Música da cena: Acreditar no Seu Amor - Liah Soares

[Imagens externas da cidade são apresentadas. As ruas surgem movimentadas, às margens do rio, mulheres lavam roupas e por fim, surge a fazenda Santa Clara, onde homens trabalham nos pomares ao redor da propriedade. No interior da casa, Ana Catarina lia algumas correspondências no escritório, quando alguém bateu na porta.]


ANA CATARINA: - A porta está destrancada, pode entrar. [Respondeu ao pousar uma das cartas em cima da escrivaninha].


ANTÔNIO: - Desculpe-me incomodar tão cedo, mas acontece que preciso lhe falar o quanto antes.

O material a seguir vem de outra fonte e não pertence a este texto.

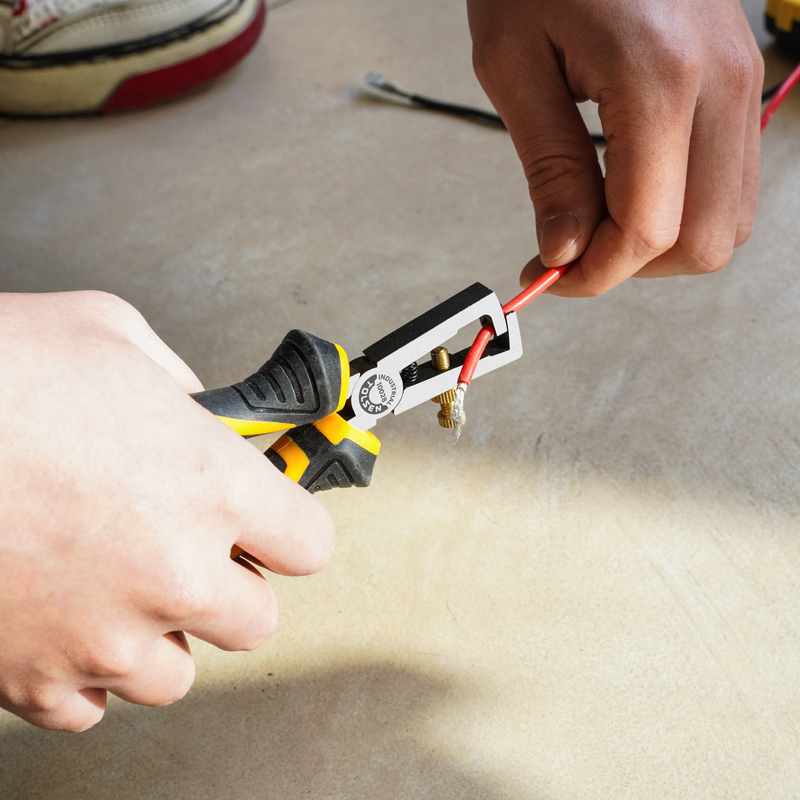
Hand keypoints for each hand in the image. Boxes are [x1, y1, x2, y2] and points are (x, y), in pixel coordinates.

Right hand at [0, 292, 333, 731]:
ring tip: (119, 586)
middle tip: (190, 550)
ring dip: (161, 633)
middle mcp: (173, 572)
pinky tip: (66, 620)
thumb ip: (181, 387)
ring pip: (178, 672)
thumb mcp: (112, 335)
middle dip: (229, 585)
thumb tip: (200, 414)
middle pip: (255, 619)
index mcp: (213, 484)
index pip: (309, 542)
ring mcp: (103, 636)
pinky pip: (92, 707)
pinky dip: (88, 672)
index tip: (271, 523)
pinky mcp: (32, 679)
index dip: (290, 528)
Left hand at [467, 0, 763, 295]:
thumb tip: (566, 248)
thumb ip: (549, 169)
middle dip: (632, 266)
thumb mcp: (514, 67)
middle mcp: (719, 82)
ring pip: (729, 221)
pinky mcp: (735, 79)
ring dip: (660, 243)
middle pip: (705, 241)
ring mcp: (739, 79)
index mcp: (660, 77)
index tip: (551, 276)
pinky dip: (682, 209)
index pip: (647, 229)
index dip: (595, 274)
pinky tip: (628, 194)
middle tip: (572, 251)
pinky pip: (729, 182)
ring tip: (595, 221)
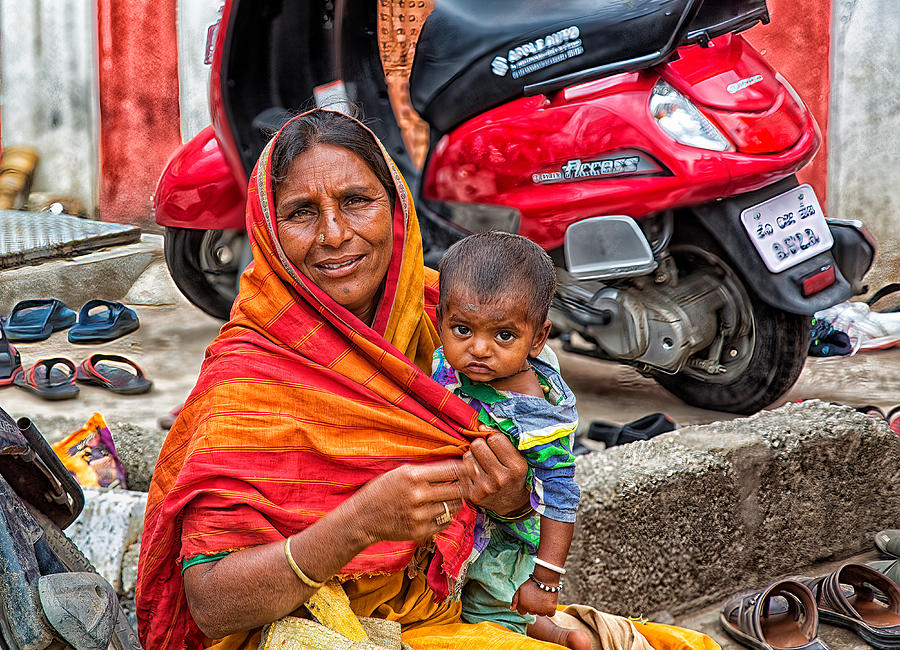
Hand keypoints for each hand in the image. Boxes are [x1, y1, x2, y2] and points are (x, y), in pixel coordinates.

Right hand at [351, 461, 468, 544]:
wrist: (363, 518)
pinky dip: (448, 516)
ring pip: (454, 507)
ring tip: (452, 496)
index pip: (452, 470)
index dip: (466, 468)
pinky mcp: (420, 532)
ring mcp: (420, 516)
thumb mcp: (400, 472)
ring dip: (456, 501)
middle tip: (467, 483)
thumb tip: (455, 466)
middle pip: (458, 489)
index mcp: (413, 476)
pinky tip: (442, 510)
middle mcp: (418, 496)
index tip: (470, 468)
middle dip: (465, 485)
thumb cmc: (381, 491)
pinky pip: (446, 522)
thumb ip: (426, 471)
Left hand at [459, 431, 529, 515]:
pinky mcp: (472, 495)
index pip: (495, 438)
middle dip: (481, 445)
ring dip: (473, 457)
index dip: (493, 437)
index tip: (496, 443)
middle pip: (477, 445)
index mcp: (516, 467)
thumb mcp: (518, 457)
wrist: (512, 505)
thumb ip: (503, 438)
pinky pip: (461, 469)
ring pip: (467, 456)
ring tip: (482, 464)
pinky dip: (468, 469)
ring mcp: (485, 488)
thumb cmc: (515, 475)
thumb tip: (481, 425)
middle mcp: (500, 478)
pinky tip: (477, 474)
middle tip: (487, 453)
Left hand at [511, 577, 558, 616]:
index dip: (525, 605)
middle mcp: (532, 610)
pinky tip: (548, 602)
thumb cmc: (532, 583)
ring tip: (542, 598)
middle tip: (536, 597)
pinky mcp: (551, 610)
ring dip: (541, 609)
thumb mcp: (520, 589)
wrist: (545, 579)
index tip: (529, 599)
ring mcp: (541, 611)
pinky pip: (550, 614)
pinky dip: (550, 609)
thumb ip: (514, 600)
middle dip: (533, 606)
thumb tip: (511, 609)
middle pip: (532, 612)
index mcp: (523, 605)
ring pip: (541, 613)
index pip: (522, 612)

ANA CATARINA: - Imagino que seja algo relacionado a ontem, se for, já lhe aviso que agora não é uma boa hora para voltarmos a discutir…


ANTÔNIO: - É sobre ontem, mas eu não pretendo discutir. O que eu tenho para lhe propor é bem simples e mais saudável para nós dois.


ANA CATARINA: [Estranha o rumo da conversa] - Eu acho que não estou entendendo. Poderia ser mais claro?


ANTÔNIO: - Eu acho que a melhor alternativa para nós dois é a separação. [Conclui].


[A imagem congela focando em Ana Catarina surpresa com a proposta de Antônio, surge um efeito de uma pintura envelhecida e o capítulo se encerra].